__EXTRACT TO READ__:

SQS Messaging Patterns for Spring Boot Microservices

SQS is the bread-and-butter messaging service for AWS-based microservices. It’s simpler to operate than Kafka or RabbitMQ, integrates cleanly with IAM and other AWS services, and scales without you touching anything. But simple to operate does not mean simple to use correctly. At DWP Digital we handled high-volume benefit payment events over SQS, and the operational lessons from that work are what this post is about.

Standard vs FIFO Queues

The first decision is queue type.

Standard queues offer unlimited throughput, but SQS guarantees at-least-once delivery — not exactly-once. Messages can arrive out of order and can be delivered more than once. Your consumer must be idempotent.

FIFO queues guarantee ordered delivery and exactly-once processing within a message group, but throughput is capped (300 TPS per queue, or 3,000 with batching). They require a MessageGroupId on every send and a MessageDeduplicationId for deduplication.

For most microservice use cases, standard queues are the right default. FIFO is worth the throughput constraint when strict ordering genuinely matters to the business domain — for example, processing customer account state changes in sequence.

Spring Cloud AWS Dependency

Add spring-cloud-aws-sqs to your pom.xml:

<dependency>
    <groupId>io.awspring.cloud</groupId>
    <artifactId>spring-cloud-aws-sqs</artifactId>
</dependency>

With Spring Cloud AWS 3.x, the SqsAsyncClient is auto-configured from your AWS credentials and region. For local development, point at LocalStack:

spring:
  cloud:
    aws:
      sqs:
        endpoint: http://localhost:4566
      region:
        static: eu-west-2
      credentials:
        access-key: test
        secret-key: test

Receiving Messages with @SqsListener

The @SqsListener annotation is the Spring Cloud AWS equivalent of @KafkaListener:

@Component
public class PaymentEventConsumer {

    private final PaymentService paymentService;

    @SqsListener("payment-events")

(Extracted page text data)
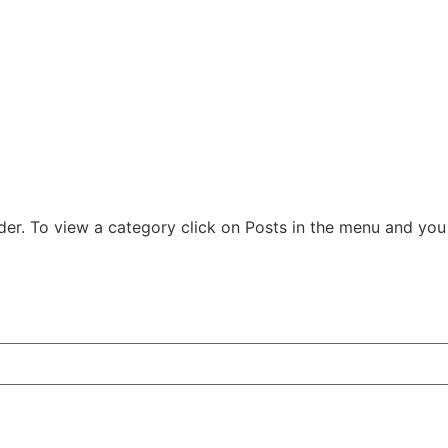
der. To view a category click on Posts in the menu and you w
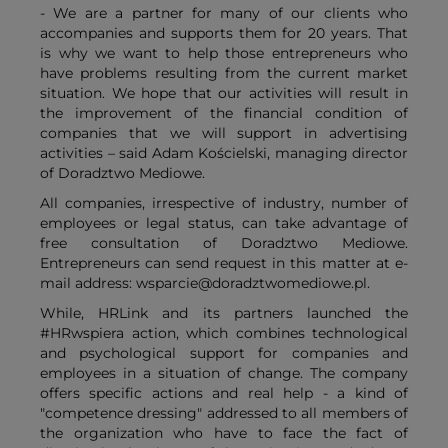
- We are a partner for many of our clients who
accompanies and supports them for 20 years. That
is why we want to help those entrepreneurs who
have problems resulting from the current market
situation. We hope that our activities will result in
the improvement of the financial condition of
companies that we will support in advertising
activities – said Adam Kościelski, managing director
of Doradztwo Mediowe.
All companies, irrespective of industry, number of
employees or legal status, can take advantage of
free consultation of Doradztwo Mediowe.
Entrepreneurs can send request in this matter at e-
mail address: wsparcie@doradztwomediowe.pl.
While, HRLink and its partners launched the
#HRwspiera action, which combines technological
and psychological support for companies and
employees in a situation of change. The company
offers specific actions and real help - a kind of
"competence dressing" addressed to all members of
the organization who have to face the fact of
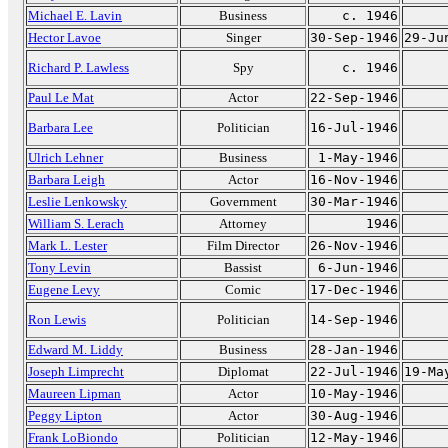
Michael E. Lavin
Business
c. 1946
Hector Lavoe
Singer
30-Sep-1946
29-Ju
Richard P. Lawless
Spy
c. 1946
Paul Le Mat
Actor
22-Sep-1946
Barbara Lee
Politician
16-Jul-1946
Ulrich Lehner
Business
1-May-1946
Barbara Leigh
Actor
16-Nov-1946
Leslie Lenkowsky
Government
30-Mar-1946
William S. Lerach
Attorney
1946
Mark L. Lester
Film Director
26-Nov-1946
Tony Levin
Bassist
6-Jun-1946
Eugene Levy
Comic
17-Dec-1946
Ron Lewis
Politician
14-Sep-1946
Edward M. Liddy
Business
28-Jan-1946
Joseph Limprecht
Diplomat
22-Jul-1946
19-Ma
Maureen Lipman
Actor
10-May-1946
Peggy Lipton
Actor
30-Aug-1946
Frank LoBiondo
Politician
12-May-1946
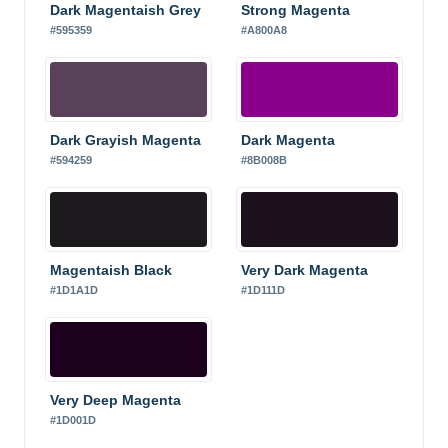
Dark Magentaish Grey
Strong Magenta
#595359
#A800A8
Dark Grayish Magenta
Dark Magenta
#594259
#8B008B
Magentaish Black
Very Dark Magenta
#1D1A1D
#1D111D
Very Deep Magenta
#1D001D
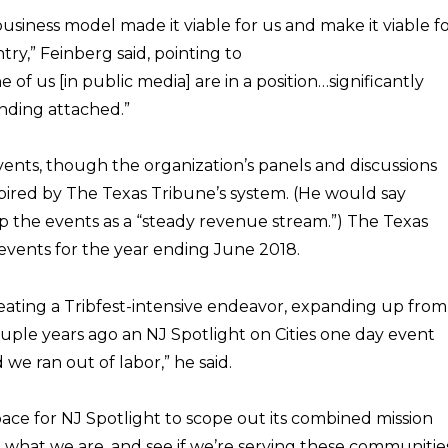
business model made it viable for us and make it viable f
ry,” Feinberg said, pointing to
of us [in public media] are in a position…significantly
unding attached.”
vents, though the organization’s panels and discussions
spired by The Texas Tribune’s system. (He would say
p the events as a “steady revenue stream.”) The Texas
events for the year ending June 2018.
eating a Tribfest-intensive endeavor, expanding up from
ouple years ago an NJ Spotlight on Cities one day event
we ran out of labor,” he said.
pace for NJ Spotlight to scope out its combined mission
it what we are, and see if we’re serving these communitie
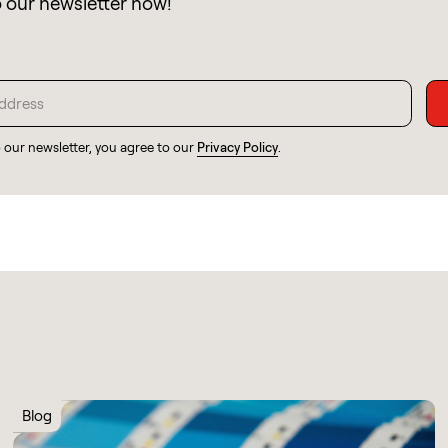
o our newsletter now!
o our newsletter, you agree to our
Privacy Policy
.
Blog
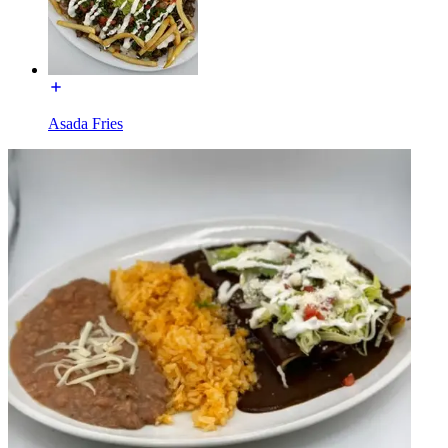
Asada Fries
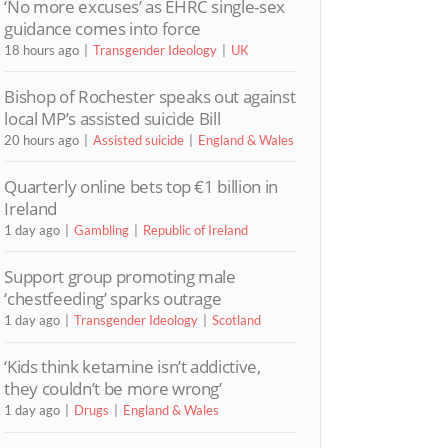
‘No more excuses’ as EHRC single-sex
guidance comes into force
18 hours ago
Transgender Ideology
UK
Bishop of Rochester speaks out against
local MP’s assisted suicide Bill
20 hours ago
Assisted suicide
England & Wales
Quarterly online bets top €1 billion in
Ireland
1 day ago
Gambling
Republic of Ireland
Support group promoting male
‘chestfeeding’ sparks outrage
1 day ago
Transgender Ideology
Scotland
‘Kids think ketamine isn’t addictive,
they couldn’t be more wrong’
1 day ago
Drugs
England & Wales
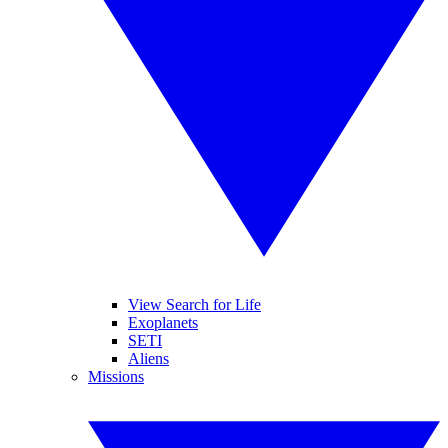
View Search for Life
Exoplanets
SETI
Aliens
Missions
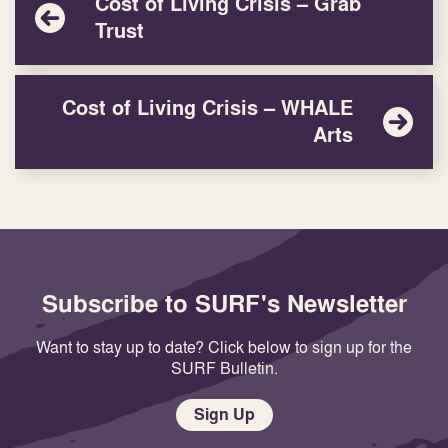
Cost of Living Crisis – Grab
Trust
Cost of Living Crisis – WHALE
Arts
Subscribe to SURF's Newsletter
Want to stay up to date? Click below to sign up for the
SURF Bulletin.
Sign Up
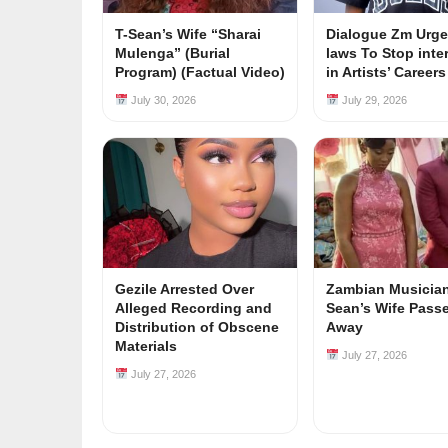
T-Sean’s Wife “Sharai
Dialogue Zm Urge
Mulenga” (Burial
laws To Stop inte
Program) (Factual Video)
in Artists’ Career
July 30, 2026
July 29, 2026
Gezile Arrested Over
Zambian Musician
Alleged Recording and
Sean’s Wife Pass
Distribution of Obscene
Away
Materials
July 27, 2026
July 27, 2026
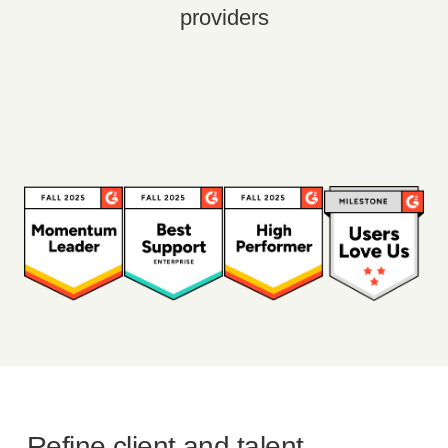
providers
Refine client and talent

__ACTIVITY 1__: Please copy the lines of the extracted page text data exactly, starting with the line that contains "business model made" and going on through the line that contains "spired by The".
__ACTIVITY 2__: Proceed with the post on SQS messaging patterns for Spring Boot microservices, picking up after its last line.

__RESULT 1__:
business model made it viable for us and make it viable f
ry,” Feinberg said, pointing to
of us [in public media] are in a position…significantly
unding attached.”
vents, though the organization’s panels and discussions
spired by The Texas Tribune’s system. (He would say

__RESULT 2__:
    public void receive(
            @Payload PaymentEvent event,
            @Header("ApproximateReceiveCount") String receiveCount) {

        log.info("Processing payment {} (receive attempt {})",
            event.getPaymentId(), receiveCount);

        paymentService.process(event);
        // message is deleted automatically on successful return
    }
}

When the method returns without throwing, Spring Cloud AWS deletes the message from the queue. When it throws, the message becomes visible again after the visibility timeout and will be redelivered. This is the at-least-once delivery contract.

Sending Messages with SqsTemplate

SqsTemplate is the high-level send abstraction:

@Service
public class PaymentEventPublisher {

    private final SqsTemplate sqsTemplate;

    public void publish(PaymentEvent event) {
        sqsTemplate.send(to -> to
            .queue("payment-events")
            .payload(event)
            .header("source", "payment-service"));
    }
}

For FIFO queues, include messageGroupId and messageDeduplicationId:

sqsTemplate.send(to -> to
    .queue("payment-events.fifo")
    .payload(event)
    .messageGroupId(event.getAccountId())
    .messageDeduplicationId(event.getPaymentId()));

Dead Letter Queues — Non-Negotiable

Configure a DLQ for every queue. Without one, a poison message that always fails will be redelivered until it expires (up to 14 days), consuming your visibility windows and polluting your metrics.

Set up the DLQ in your AWS infrastructure (CloudFormation, Terraform, or CDK):

"RedrivePolicy": {
    "deadLetterTargetArn": "arn:aws:sqs:eu-west-2:123456789:payment-events-dlq",
    "maxReceiveCount": 3
}

maxReceiveCount: 3 means after three failed delivery attempts, SQS routes the message to the DLQ. Alert on DLQ depth — a non-zero value means something is wrong in the consumer and requires investigation.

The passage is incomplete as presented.